Я махнул рукой, лег на оттоманку, тысячи мыслей пролетели в моей голове, и тоска, сосущая, жалобно ноющая тоска наполнила мое существо.
Во всем я винил себя.
— Зачем я дал ей план? Почему не удержал? Как мог не уговорить?
Это сознание угнетало. Хотелось рыдать, куда-то рвалась душа — в безнадежном желании что-то поправить и искупить. Но исцеления не было.
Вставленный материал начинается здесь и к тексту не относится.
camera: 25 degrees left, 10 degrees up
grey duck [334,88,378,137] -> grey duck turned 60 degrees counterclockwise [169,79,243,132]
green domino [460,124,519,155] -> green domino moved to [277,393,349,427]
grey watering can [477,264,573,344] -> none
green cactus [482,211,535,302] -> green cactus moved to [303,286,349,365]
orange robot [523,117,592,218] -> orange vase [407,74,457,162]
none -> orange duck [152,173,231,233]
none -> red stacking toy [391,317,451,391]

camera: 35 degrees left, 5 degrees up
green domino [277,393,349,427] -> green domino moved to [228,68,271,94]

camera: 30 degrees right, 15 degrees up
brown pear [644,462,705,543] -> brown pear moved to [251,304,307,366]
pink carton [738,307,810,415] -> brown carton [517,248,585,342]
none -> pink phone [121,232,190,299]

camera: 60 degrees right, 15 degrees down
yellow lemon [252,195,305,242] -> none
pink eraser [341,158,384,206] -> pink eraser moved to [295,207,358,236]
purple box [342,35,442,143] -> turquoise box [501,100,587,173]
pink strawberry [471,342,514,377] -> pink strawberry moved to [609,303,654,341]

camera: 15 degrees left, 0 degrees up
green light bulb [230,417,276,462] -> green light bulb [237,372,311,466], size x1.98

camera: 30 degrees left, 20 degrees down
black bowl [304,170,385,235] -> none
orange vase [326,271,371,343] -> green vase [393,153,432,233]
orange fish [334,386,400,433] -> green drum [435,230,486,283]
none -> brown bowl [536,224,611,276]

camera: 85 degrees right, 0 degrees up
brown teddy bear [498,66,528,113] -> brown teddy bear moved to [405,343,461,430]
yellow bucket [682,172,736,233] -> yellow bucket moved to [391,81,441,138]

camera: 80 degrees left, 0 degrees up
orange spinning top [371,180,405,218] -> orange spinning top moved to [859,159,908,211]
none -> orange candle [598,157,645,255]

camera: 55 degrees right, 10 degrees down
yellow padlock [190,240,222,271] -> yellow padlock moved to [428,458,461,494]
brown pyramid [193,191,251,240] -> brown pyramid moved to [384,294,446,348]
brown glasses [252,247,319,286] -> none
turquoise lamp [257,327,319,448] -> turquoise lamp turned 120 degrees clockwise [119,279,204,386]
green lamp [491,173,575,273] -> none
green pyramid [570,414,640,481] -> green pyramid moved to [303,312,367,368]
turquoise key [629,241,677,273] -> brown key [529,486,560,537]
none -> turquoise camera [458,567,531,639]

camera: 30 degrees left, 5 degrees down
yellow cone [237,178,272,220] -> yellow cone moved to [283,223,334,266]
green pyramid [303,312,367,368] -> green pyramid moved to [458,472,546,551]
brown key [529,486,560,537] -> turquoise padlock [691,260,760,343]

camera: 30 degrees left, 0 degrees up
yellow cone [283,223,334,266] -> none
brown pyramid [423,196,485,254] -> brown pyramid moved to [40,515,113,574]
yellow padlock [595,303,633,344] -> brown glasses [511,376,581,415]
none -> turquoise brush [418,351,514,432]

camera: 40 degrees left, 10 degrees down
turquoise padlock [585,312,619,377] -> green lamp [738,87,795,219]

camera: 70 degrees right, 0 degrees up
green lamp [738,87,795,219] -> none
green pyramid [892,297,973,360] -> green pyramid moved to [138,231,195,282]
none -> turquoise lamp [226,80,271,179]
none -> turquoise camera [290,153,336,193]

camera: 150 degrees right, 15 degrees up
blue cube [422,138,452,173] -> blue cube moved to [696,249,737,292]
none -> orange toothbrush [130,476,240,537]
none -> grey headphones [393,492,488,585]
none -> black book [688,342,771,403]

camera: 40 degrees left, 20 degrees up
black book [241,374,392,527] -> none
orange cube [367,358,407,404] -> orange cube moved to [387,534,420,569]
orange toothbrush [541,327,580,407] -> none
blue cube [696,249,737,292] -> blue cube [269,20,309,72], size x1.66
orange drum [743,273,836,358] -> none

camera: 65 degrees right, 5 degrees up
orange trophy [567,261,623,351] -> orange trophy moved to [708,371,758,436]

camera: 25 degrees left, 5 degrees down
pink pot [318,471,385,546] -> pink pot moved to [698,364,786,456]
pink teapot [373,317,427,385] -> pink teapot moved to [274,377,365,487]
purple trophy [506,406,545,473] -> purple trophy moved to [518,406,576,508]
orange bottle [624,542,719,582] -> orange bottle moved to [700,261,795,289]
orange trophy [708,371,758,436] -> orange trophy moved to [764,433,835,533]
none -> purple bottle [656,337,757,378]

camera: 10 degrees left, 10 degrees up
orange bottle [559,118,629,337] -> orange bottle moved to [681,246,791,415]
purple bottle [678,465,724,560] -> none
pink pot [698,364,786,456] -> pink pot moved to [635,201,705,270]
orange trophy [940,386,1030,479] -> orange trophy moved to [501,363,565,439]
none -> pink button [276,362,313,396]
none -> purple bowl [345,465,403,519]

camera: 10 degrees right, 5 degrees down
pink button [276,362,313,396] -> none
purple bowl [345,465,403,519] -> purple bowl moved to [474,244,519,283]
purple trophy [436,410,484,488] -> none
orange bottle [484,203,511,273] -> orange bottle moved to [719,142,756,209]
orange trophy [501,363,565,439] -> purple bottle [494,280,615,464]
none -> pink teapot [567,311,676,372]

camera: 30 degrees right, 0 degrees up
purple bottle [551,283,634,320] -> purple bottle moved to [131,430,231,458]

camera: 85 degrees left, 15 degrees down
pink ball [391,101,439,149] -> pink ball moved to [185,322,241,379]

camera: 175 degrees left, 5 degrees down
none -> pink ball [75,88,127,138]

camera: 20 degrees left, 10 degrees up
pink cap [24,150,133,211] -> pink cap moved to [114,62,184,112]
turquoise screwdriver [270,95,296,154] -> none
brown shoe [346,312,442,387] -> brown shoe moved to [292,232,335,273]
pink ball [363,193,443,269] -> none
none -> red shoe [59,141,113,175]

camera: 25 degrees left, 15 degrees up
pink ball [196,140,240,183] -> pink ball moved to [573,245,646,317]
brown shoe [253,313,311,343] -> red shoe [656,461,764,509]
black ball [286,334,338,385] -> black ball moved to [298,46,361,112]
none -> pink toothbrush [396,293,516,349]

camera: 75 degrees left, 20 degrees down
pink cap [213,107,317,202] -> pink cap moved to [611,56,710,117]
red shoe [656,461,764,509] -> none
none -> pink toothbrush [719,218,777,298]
С пугающей ясностью еще раз я ощутил, как все кругом меня пустеет больше и больше. Я закрывал глаза, и мне чудилась кровь, я обонял ее запах. Казалось, она подступает все выше и выше. Вставали и пропадали окровавленные лица, изуродованные тела, размозженные головы друзей, соратников, близких и эта поруганная, истерзанная, убитая женщина.
— Была ли она виновата?
Я отвечал себе:
— Нет!
И это было еще мучительней. В памяти вставало последнее свидание, эти сутки, проведенные у нее на квартире, ее ласки и мольбы и то, как мы в последний раз перекрестили друг друга.
Я потерял сон.
Трофимов успокаивал меня:
— Возьми себя в руки.
Отеческим тоном убеждал:
— Знаю, трудно. Всем нам нелегко. Но подожди.
Потом, будто опомнившись, сурово бурчал:
— А, впрочем, черт его знает, что и как будет…
Наконец, он не выдержал.
Однажды утром он сел ко мне на кровать и решительным тоном сказал:
— Уходи!..
— Куда?
— Тебе здесь вредно. А нам все равно нужен свой человек в Финляндии. Необходимо связаться.